Plants then developed specialised cells to trade with fungi, swapping nutrients and glucose. A synergistic nutrient relationship.

This was a Pivotal Moment in evolution. For the first time complex terrestrial ecosystems were created on earth.

Plants swapped nutrients from rocks, and returned their fungi partners with glucose using photosynthesis with CO2 and the sun. This symbiosis meant that the plants could leave the waters and conquer the world.

Thanks be to Fungi

Fungi have been integral to the development of life on Earth. In fact, neither land plants nor terrestrial animals would exist them. 

Fungi were some of the first complex life forms on land, helping plants move away from being these marginal tiny little things on the water’s edge into large forests and entire ecosystems.

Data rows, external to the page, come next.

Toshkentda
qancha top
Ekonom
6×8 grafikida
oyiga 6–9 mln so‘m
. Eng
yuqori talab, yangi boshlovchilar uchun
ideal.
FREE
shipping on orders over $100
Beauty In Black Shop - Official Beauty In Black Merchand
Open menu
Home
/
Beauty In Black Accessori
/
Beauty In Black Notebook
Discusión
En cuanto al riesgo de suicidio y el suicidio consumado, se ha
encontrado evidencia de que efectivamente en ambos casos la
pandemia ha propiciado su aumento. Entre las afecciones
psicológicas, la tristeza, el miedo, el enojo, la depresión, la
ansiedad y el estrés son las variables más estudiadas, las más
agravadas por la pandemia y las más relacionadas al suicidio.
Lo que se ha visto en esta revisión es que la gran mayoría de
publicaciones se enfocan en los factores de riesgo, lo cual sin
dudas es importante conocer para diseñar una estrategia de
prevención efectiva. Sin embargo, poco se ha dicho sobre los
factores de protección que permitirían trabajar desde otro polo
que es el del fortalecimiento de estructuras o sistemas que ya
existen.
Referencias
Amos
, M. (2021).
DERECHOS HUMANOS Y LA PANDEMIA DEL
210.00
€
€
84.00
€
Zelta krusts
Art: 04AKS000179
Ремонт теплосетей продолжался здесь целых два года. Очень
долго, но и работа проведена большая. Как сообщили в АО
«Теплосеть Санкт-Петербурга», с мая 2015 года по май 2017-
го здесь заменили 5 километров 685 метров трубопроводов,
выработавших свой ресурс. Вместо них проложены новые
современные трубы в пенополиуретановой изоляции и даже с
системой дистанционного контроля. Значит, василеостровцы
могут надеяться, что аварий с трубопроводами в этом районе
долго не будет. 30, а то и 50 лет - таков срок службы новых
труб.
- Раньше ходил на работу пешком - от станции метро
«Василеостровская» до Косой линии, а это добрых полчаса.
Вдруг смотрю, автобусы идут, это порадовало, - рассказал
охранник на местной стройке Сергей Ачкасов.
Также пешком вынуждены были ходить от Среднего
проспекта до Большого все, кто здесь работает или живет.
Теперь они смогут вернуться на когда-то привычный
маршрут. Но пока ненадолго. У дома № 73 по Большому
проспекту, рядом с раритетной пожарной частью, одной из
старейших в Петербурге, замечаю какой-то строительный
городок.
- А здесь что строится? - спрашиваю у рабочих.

Changing the composition of the atmosphere.

Fungi ARE DEATH AND LIFE

Without fungi to aid in decomposition, all life in the forest would soon be buried under a mountain of dead plant matter. 

Fungi are the great decomposers of the natural world - the ultimate zero waste. They break down dead, organic matter and by doing that they release nutrients and those nutrients are then made available for plants to survive.

It’s how everything is reborn - allowing this entire web of life to be interconnected.

Fungi eat death, and in doing so, create new life.